In a paper presented during the Society for Information Display conference in Seattle, UDC said the device, which uses red, green and blue emitters to produce a white light source, offers 38Cd/A and 18.4lm/W. Its external quantum efficiency (EQE) is 16 per cent at 1,000cd/m², and the CIE coordinates (describing the colour balance of the emission, where (0.33, 0.33) is ideal) are (0.39, 0.39).
UDC said the high performance is thanks to the use of phosphorescent dopants for each of the three RGB emitters. The company has in the past reported its technique of using complexes containing heavy metal atoms to break quantum ‘selection rules’ that limit the efficiency of emission to around 25 per cent.
These dopants promote the conversion of electrons from short-lived fluorescent singlet states to radiative phosphorescent triplet states. The effect is to reduces the power consumption for a given colour intensity, particularly in red emitters. UDC said PHOLEDs like these have now been made in a range of colours with high EQEs. For example, green, orange-red, and red emission has been demonstrated with EQEs of 19, 14 and 12 per cent, respectively.
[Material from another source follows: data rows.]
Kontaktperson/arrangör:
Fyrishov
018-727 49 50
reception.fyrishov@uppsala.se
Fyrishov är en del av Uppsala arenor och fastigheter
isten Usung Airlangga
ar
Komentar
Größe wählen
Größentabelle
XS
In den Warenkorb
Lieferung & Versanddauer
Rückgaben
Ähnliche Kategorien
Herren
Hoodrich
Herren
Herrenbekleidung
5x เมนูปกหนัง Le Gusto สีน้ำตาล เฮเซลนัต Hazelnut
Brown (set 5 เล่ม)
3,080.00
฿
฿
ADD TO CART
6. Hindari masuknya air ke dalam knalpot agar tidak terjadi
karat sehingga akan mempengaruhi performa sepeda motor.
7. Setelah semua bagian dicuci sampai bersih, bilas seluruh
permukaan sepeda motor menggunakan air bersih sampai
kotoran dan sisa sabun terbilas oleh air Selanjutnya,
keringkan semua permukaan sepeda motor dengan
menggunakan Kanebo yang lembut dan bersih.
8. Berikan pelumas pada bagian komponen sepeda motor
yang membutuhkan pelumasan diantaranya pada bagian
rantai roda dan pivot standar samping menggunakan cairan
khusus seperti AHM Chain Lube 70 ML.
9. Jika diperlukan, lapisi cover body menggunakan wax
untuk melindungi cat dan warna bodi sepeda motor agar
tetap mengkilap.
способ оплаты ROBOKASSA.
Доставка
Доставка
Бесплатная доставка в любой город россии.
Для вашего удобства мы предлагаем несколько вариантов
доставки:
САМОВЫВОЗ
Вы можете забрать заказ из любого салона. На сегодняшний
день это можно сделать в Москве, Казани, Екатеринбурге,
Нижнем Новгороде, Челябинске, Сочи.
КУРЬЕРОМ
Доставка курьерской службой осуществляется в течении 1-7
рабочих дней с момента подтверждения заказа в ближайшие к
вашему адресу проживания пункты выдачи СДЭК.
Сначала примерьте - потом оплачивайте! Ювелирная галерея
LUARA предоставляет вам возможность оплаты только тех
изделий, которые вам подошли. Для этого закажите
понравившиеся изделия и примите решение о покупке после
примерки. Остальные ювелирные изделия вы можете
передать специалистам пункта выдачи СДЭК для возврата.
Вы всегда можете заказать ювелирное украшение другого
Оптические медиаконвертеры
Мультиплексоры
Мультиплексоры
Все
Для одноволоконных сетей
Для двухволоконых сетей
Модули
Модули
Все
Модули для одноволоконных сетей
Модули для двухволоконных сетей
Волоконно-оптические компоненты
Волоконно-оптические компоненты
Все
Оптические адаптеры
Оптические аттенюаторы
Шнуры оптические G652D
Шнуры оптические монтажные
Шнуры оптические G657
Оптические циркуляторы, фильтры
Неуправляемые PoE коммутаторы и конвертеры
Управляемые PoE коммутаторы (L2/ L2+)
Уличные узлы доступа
By using three emitters, the UDC team obtained a good match between the RGB colour filters typically used in full-colour displays, since together these filters effectively span the entire spectrum. Simpler two-emitter systems which appear to the eye to be white could be used (for example blue-yellow), but the drawback, according to UDC, is a lack of emission in the green and deep red.
Results are encouraging, but the paper admitted that, while red and green emitters have been shown to last for between 15,000 and 25,000 hours, the lifetime of blue PHOLEDs is still not good enough for commercial applications.